Réponse. — En affirmant que la Franc-Maçonnerie est univer­selle mais non internationale, j'entends exprimer que notre Ordre applique, dans sa configuration matérielle, les principes spirituels qui constituent son âme. Il réunit nos Frères dans un effort initia­tique commun, par une méthode symbolique commune, mais il n'en­tend contraindre en aucune façon leur individualité qui doit, au contraire, s'affirmer et s'épanouir dans le cadre de cet ordre uni­versel dont nous parlions il y a un instant.

Les structures temporelles de l'Ordre sont soigneusement ins­pirées de son objectif spirituel : chaque Franc-Maçon est un homme libre. Il fréquente sa Loge pour y trouver l'aliment symbolique néces­saire à son initiation, mais il n'y reçoit ni mot d'ordre, ni consigne, et continue de vivre conformément aux seuls impératifs de sa cons­cience.

Chaque Loge maçonnique est également libre, elle choisit libre­ment ses chefs et si, depuis le XVllle siècle, elle doit, pour être reconnue régulière par les autres Loges du monde entier, avoir reçu patente constitutive d'une Grande Loge, il lui suffit de s'établir et de s'engager à oeuvrer dans le respect des règles symboliques tra­ditionnelles pour recevoir sa patente de l'Obédience sous la juri­diction territoriale de laquelle elle se trouve placée.

Car dans chaque Etat il existe une Grande Loge, organisme fédérateur et centralisateur des Loges symboliques de sa juridic­tion. Cette Grande Loge, dont les chefs sont élus par les représen­tants des Loges constituantes, est souveraine et indépendante.

Il n'existe en effet aucun organisme international supérieur aux Grandes Loges, chacune d'elles assurant sur son territoire national le maintien de la tradition initiatique.

Des conférences internationales réunissent périodiquement les Grands Maîtres de chacune des Grandes Loges, mais ces conféren­ces n'ont aucun droit d'ingérence dans les affaires intérieures des Obédiences nationales.

En effet, un Franc-Maçon est avant tout un citoyen respectueux des lois de son pays et il se doit d'abord à sa patrie et à sa famille.

Et de même que nous n'admettons pas qu'un organisme maçonnique intervienne dans la vie politique de ses adhérents, nous ne conce­vons pas qu'un organisme supra-national puisse, directement, ou indirectement, intervenir dans la vie d'une Grande Loge.
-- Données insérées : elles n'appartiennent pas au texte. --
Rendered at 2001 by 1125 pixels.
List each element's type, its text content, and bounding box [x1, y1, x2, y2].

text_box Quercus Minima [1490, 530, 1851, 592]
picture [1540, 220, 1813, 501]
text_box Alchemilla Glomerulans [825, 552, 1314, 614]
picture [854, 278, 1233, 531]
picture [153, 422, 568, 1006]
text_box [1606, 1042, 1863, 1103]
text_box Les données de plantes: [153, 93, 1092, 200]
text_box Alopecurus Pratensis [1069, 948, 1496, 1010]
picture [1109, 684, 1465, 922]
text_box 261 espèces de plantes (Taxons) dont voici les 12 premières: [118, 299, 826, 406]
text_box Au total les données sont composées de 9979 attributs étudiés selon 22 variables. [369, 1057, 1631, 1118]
Demande. — Ces scrupules vous honorent, certes, mais le monde tend actuellement à s'organiser à l'échelle internationale, chaque jour de nouveaux organismes politiques, économiques ou financiers sont créés qui viennent se superposer aux Etats natio­naux. Peut-être un jour nos petits-enfants seront-ils citoyens d'un Etat mondial unique dont les anciens Etats ne seront plus que les provinces. La Franc-Maçonnerie restera-t-elle en arrière et conti­nuera-t-elle seule à demeurer attachée à la conception d'une souve­raineté nationale désormais dépassée ?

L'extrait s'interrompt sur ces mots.